STUDY MATERIAL
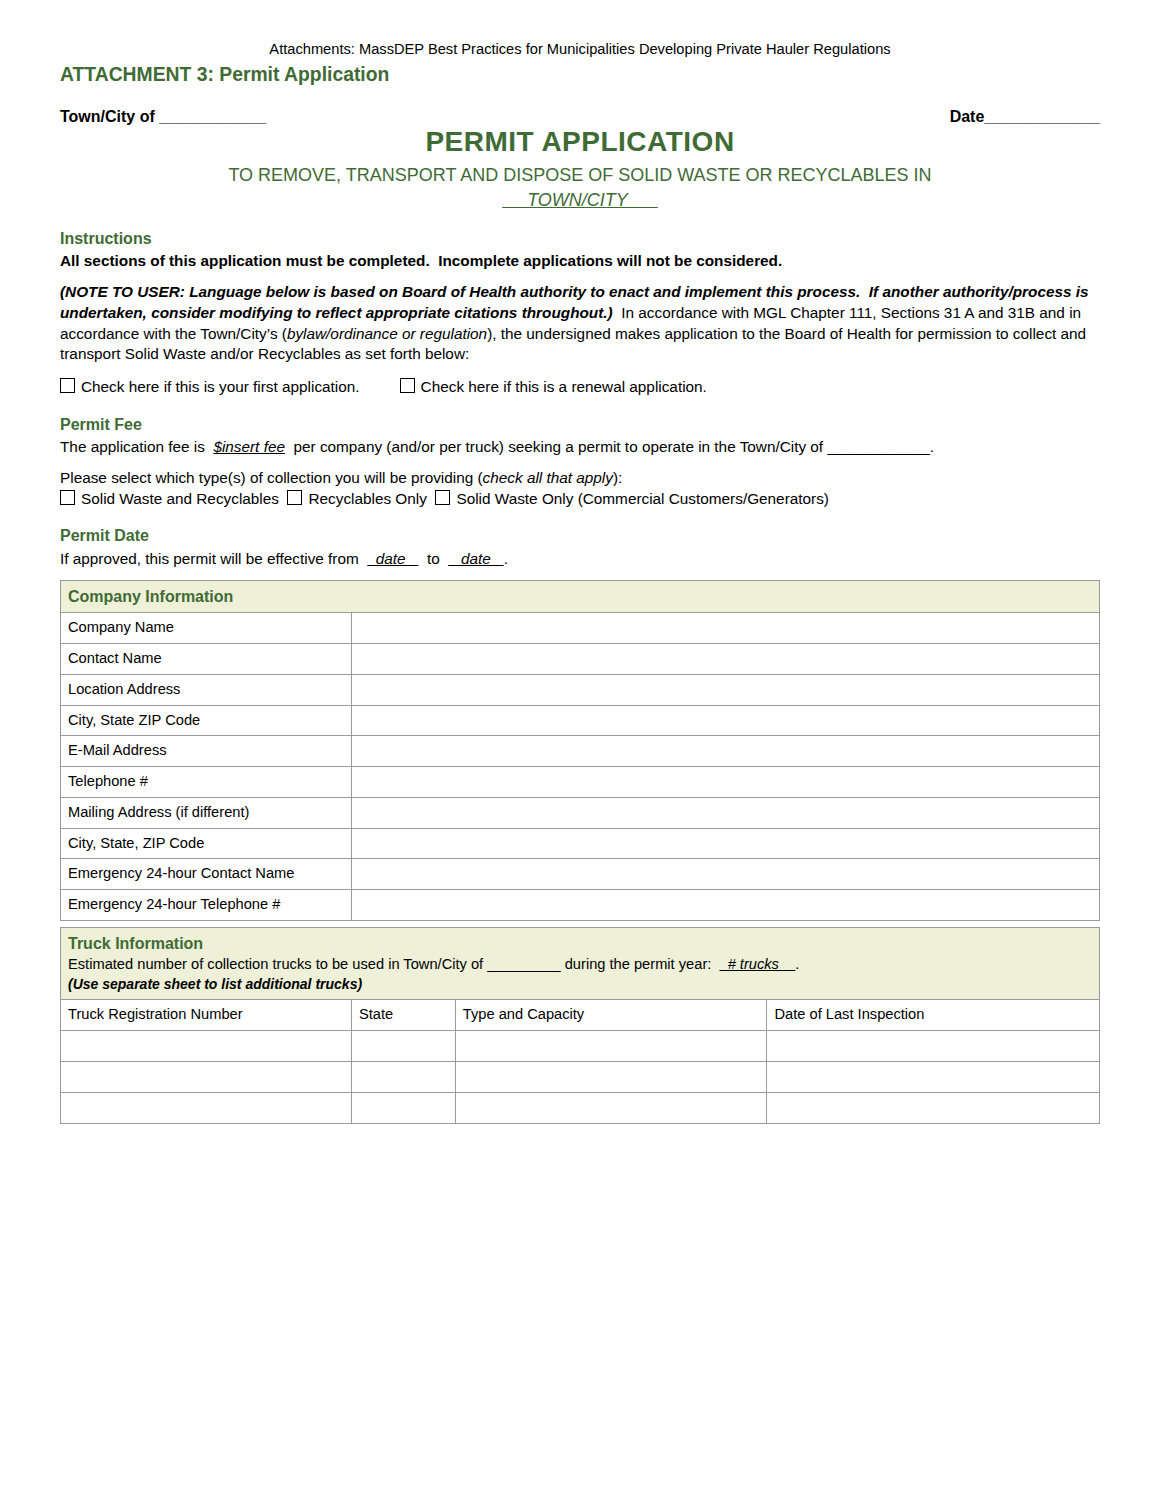Attachments: MassDEP Best Practices for Municipalities Developing Private Hauler Regulations
ATTACHMENT 3: Permit Application
Town/City of ____________ Date_____________
PERMIT APPLICATION
TO REMOVE, TRANSPORT AND DISPOSE OF SOLID WASTE OR RECYCLABLES IN
TOWN/CITY
Instructions
All sections of this application must be completed. Incomplete applications will not be considered.
(NOTE TO USER: Language below is based on Board of Health authority to enact and implement this process. If another authority/process is undertaken, consider modifying to reflect appropriate citations throughout.) In accordance with MGL Chapter 111, Sections 31 A and 31B and in accordance with the Town/City’s (bylaw/ordinance or regulation), the undersigned makes application to the Board of Health for permission to collect and transport Solid Waste and/or Recyclables as set forth below:
Check here if this is your first application. Check here if this is a renewal application.
Permit Fee
The application fee is $insert fee per company (and/or per truck) seeking a permit to operate in the Town/City of ____________.
Please select which type(s) of collection you will be providing (check all that apply):
Solid Waste and Recyclables Recyclables Only Solid Waste Only (Commercial Customers/Generators)
Permit Date
If approved, this permit will be effective from date to date .
| Company Information |
| Company Name | |
| Contact Name | |
| Location Address | |
| City, State ZIP Code | |
| E-Mail Address | |
| Telephone # | |
| Mailing Address (if different) | |
| City, State, ZIP Code | |
| Emergency 24-hour Contact Name | |
| Emergency 24-hour Telephone # | |
| Truck Information Estimated number of collection trucks to be used in Town/City of _________ during the permit year: # trucks . (Use separate sheet to list additional trucks) |
| Truck Registration Number | State | Type and Capacity | Date of Last Inspection |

TASK DETAILS
Count the lines above holding "State". Give only the number.

EXERCISE RESPONSE
3